The model was successfully applied in Sweden and Norway in aftermath of the 1992 banking crises, which followed during a period of collapse in real estate markets. The implementation of a Bad Bank allowed for the restoration of the balance sheets of banks, with two distinct benefits:

1. Removing the risk of a systematic collapse should one of them fail, and;

2. Allowed the countries' banks to lend out to deserving companies and individuals again.

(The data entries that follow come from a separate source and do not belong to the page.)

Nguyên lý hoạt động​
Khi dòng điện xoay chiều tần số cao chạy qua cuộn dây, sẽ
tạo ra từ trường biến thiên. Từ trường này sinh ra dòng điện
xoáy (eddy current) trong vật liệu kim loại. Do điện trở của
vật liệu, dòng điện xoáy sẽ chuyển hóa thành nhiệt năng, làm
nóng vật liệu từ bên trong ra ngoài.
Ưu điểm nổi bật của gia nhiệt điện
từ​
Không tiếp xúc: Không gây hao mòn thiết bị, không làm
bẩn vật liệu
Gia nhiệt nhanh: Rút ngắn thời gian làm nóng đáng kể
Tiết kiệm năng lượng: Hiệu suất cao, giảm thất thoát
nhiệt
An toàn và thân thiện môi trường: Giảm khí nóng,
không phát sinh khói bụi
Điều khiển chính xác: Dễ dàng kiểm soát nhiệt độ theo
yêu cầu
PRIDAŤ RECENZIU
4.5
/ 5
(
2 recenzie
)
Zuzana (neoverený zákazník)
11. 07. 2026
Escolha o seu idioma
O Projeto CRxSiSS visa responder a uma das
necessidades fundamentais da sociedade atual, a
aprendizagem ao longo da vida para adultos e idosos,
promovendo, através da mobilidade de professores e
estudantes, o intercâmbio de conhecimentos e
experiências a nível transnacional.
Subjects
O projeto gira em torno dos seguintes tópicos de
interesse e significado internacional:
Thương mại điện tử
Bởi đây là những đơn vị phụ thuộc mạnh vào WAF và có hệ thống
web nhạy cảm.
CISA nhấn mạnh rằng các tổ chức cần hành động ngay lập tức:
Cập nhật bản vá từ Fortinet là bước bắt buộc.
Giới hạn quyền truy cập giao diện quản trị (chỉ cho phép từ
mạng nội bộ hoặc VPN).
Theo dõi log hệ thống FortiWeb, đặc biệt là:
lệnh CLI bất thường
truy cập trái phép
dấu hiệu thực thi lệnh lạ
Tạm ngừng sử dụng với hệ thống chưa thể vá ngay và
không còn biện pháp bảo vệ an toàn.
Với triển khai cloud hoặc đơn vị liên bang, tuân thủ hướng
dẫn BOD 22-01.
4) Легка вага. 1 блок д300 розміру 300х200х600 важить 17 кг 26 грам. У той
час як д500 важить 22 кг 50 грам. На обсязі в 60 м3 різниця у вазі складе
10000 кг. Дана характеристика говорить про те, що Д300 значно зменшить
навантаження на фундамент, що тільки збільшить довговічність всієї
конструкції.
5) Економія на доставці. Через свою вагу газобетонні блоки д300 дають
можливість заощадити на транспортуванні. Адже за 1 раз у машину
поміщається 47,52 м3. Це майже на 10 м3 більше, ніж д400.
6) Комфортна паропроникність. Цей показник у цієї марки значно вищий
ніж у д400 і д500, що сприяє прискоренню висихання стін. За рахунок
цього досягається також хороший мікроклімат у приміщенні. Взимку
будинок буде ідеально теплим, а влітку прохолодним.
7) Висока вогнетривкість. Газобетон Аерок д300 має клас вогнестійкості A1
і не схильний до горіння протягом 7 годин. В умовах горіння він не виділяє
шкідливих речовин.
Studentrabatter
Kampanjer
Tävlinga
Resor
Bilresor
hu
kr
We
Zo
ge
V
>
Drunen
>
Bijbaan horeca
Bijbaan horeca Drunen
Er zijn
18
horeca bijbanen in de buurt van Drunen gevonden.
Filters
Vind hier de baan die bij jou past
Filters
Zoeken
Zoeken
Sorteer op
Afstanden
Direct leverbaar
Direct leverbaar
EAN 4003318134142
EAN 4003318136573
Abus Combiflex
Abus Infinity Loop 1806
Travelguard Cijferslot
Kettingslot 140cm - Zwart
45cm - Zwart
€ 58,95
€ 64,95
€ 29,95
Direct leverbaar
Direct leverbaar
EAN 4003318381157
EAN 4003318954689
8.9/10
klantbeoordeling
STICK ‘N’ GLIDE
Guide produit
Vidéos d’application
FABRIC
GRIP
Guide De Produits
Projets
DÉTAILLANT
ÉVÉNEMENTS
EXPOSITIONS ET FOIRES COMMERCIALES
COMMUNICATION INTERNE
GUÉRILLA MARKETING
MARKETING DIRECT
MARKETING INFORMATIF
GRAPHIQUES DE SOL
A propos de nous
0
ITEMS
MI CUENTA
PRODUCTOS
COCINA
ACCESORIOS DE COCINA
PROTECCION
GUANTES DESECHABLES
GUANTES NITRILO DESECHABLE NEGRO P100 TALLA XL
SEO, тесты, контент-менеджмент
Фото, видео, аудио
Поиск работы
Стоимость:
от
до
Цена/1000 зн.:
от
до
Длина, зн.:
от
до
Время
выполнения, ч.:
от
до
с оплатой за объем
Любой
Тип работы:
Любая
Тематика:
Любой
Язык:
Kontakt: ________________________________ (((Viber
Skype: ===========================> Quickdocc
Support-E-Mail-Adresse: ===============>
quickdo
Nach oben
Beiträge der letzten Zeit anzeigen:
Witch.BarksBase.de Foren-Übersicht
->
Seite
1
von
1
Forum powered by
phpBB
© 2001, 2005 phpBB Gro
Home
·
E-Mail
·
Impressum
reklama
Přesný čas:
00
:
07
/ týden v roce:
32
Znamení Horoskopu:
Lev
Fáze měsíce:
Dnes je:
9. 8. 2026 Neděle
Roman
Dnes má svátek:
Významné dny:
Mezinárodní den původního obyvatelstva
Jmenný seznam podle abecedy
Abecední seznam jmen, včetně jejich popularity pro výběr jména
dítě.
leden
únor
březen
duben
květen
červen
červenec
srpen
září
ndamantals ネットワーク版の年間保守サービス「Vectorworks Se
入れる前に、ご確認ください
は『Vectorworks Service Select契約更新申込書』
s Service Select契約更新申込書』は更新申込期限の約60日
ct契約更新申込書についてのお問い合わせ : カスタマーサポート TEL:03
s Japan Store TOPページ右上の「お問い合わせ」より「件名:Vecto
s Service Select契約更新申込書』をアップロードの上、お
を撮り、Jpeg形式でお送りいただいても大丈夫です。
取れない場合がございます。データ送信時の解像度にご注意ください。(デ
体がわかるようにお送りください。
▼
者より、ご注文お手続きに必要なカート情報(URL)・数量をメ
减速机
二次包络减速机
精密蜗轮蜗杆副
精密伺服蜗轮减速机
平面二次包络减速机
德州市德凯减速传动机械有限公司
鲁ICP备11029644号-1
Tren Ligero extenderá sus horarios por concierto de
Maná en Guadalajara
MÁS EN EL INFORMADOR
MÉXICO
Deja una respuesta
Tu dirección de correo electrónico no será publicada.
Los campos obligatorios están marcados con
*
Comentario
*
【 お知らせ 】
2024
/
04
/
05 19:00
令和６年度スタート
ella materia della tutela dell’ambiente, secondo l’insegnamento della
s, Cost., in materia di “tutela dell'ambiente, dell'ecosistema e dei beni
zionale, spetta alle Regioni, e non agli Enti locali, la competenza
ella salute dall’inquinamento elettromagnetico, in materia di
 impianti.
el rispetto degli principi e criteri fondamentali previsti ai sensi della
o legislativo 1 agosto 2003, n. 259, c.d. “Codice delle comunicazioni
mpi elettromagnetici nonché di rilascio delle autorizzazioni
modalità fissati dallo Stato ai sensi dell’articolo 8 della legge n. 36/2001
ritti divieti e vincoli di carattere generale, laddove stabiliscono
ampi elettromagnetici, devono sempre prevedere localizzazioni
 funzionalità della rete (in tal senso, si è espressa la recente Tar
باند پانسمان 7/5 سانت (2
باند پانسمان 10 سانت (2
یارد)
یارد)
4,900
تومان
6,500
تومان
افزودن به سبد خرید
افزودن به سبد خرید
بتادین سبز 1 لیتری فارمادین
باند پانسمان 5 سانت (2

Though the concept of a Bad Bank as has historic evidence that it can be an effective initiative for restoring credit market liquidity and reducing risk, there are some significant differences that imply the Spanish initiative is nothing more than window-dressing:
  • In Norway and Sweden in the 1990s, shareholder equity in distressed banks was nulled with shareholders loosing all of their investments. Bond-holders were the only ones protected. After the banks had been restructured and were showing profits again, government capital outlays were recovered by re-privatizing the banks.
  • The Bad Bank was funded with public sector money. The transfer of assets to the Bad Bank happened at market rates. There was a minimal element of negotiation between the Bad Bank and the bankrupt banks; as all entities became government owned they had the same shareholder. Bankrupt commercial banks were re-capitalized by the government only to regain sufficient capital adequacy ratios.
In Spain, banks will not be forced into bankruptcy and have even made public statements that they will be co-financing the Bad Bank. This undermines the entire principle of a Bad Bank, which is why the Spanish initiative will fail:

1. The banks' equity exposure to the transferred assets continue to exist, just now in the form of an equity stake in the Bad Bank, so it does not completely de-risk the banking sector.

2. Investor's capital outlay's into the Bad Bank cannot be recovered by a future sale of equity of the restructured banks.

3. Transfer of assets will most likely NOT happen at market prices, as doing this will erode capital adequacy ratios for the banks, trigger re-financing.

The currently proposed structure is a political compromise (or a result of the bank's bribing the policy makers?) designed to protect the interest of the country's wealthy, with (again!) Northern European tax-payers paying the price in the form of higher inflation (only financing available is printed money from ECB).